### [Job 1]
Summarize the excerpt on merge operations and compaction in two sentences.
### [Job 2]
From the excerpt on merge operations and compaction, quote the stretch from "K: OP1 OP2 OP3 OP4" through "Merge(OP3, Merge(OP4, OPn)))".

### [Excerpt provided]

--- START ---

K: OP1 OP2 OP3 ... OPn
^
|
GET

With the addition of a Merge Operand, it may be necessary to look backwards at previous values, up to the point where we encounter either a Value or a Tombstone. Everything beyond that point can be ignored.

K: OP1 OP2 OP3 OP4 OPn
Value Merge Merge Merge
^
|
GET

In the above example, get should essentially return something like:

Merge(OP2, Merge(OP3, Merge(OP4, OPn)))

During compaction, we continuously reduce the history by merging entries according to the rules described above. This process performs partial merges along the way, combining merge operands with their base values when possible. We also merge entries in the memtable as they arrive to minimize unnecessary history storage.

Compaction operates on a set of source SST files and writes to a destination SST file. The process reads all source SSTs sequentially and produces a single destination SST containing the merged results.

The table below shows how different combinations of previous and new values are handled during compaction:

PreviousNewResult
tombstonevaluevalue
tombstonemergevalue
tombstonetombstonetombstone
valuemergevalue
valuevaluevalue
valuetombstonetombstone
mergemergemerge
mergevaluevalue
mergetombstonetombstone

This part assumes that Transactions RFC is already in place.

Compaction must preserve snapshot isolation to avoid affecting externally observable state. RocksDB provides a proven solution to this problem that we can adopt.

The key insight is that merging must stop whenever we encounter a snapshot barrier, as this represents a point where a transaction may be reading from. Below is an adapted example from RocksDB’s documentation showing how this works in practice, where the + symbol represents a merge operation:

K: 0 +1 +2 +3 +4 +5 2 +1 +2
^ ^ ^
| | |
snapshot1 snapshot2 snapshot3
We show it step by step, as we scan from the newest operation to the oldest operation
K: 0 +1 +2 +3 +4 +5 2 (+1 +2)
^ ^ ^
| | |
snapshot1 snapshot2 snapshot3
A Merge operation consumes a previous Merge operation and produces a new Merge operation
(+1 +2) => Merge(1,2) => +3
K: 0 +1 +2 +3 +4 +5 2 +3
^ ^ ^
| | |
snapshot1 snapshot2 snapshot3
K: 0 +1 +2 +3 +4 +5 (2 +3)
^ ^ ^
| | |
snapshot1 snapshot2 snapshot3
A Merge operation consumes a previous Put operation and produces a new Put operation
(2 +3) => Merge(2, 3) => 5
K: 0 +1 +2 +3 +4 +5 5
^ ^ ^
| | |
snapshot1 snapshot2 snapshot3
A newly produced Put operation hides any previous operations up to the snapshot barrier
(+5 5) => 5
K: 0 +1 +2 (+3 +4) 5
^ ^ ^
| | |
snapshot1 snapshot2 snapshot3
(+3 +4) => Merge(3,4) => +7
K: 0 +1 +2 +7 5
^ ^ ^
| | |
snapshot1 snapshot2 snapshot3
A Merge operation cannot consume a previous snapshot barrier
(+2 +7) can not be combined
K: 0 (+1 +2) +7 5
^ ^ ^
| | |
snapshot1 snapshot2 snapshot3
(+1 +2) => Merge(1,2) => +3
K: 0 +3 +7 5
^ ^ ^
| | |
snapshot1 snapshot2 snapshot3
K: (0 +3) +7 5
^ ^ ^
| | |
snapshot1 snapshot2 snapshot3
(0 +3) => Merge(0,3) => 3
K: 3 +7 5
^ ^ ^
| | |
snapshot1 snapshot2 snapshot3

SlateDB supports two TTL approaches:

  1. Operation-Level TTL

    • Each operation (put/merge) has its own independent TTL, specified via:
      • Ttl::ExpireAfter(duration): Expires after specified duration (internally this is implemented as ExpireAt(Instant::now() + duration))

--- END ---

### [Recorded information]

--- START ---

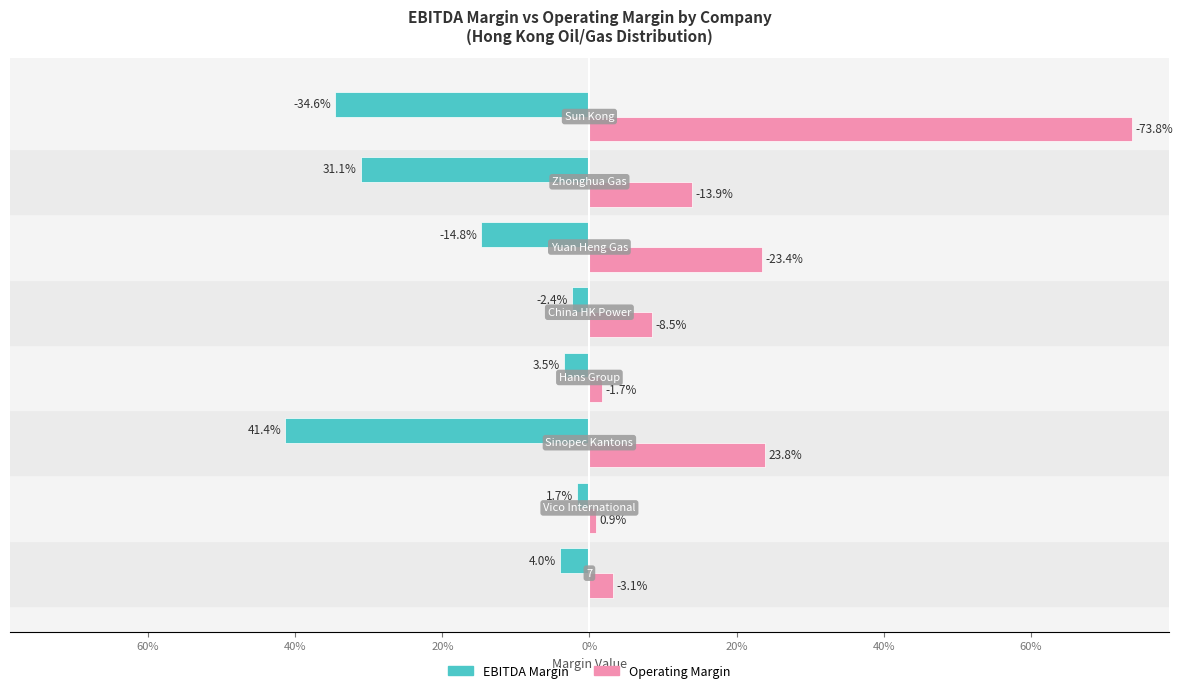

What are all the series names shown in the legend?

EBITDA Margin, Operating Margin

--- END ---

### [Exercise result 1]
With merge operands, a read may need to look backward through earlier entries until it reaches a Value or a Tombstone, and compaction continuously reduces this history by merging entries, reading source SST files and writing a single destination SST. To preserve snapshot isolation, merging must stop at any snapshot barrier, as an adapted example from RocksDB's documentation shows step by step.

### [Exercise result 2]
K: OP1 OP2 OP3 OP4 OPn
Value Merge Merge Merge
^
|
GET

In the above example, get should essentially return something like:

Merge(OP2, Merge(OP3, Merge(OP4, OPn)))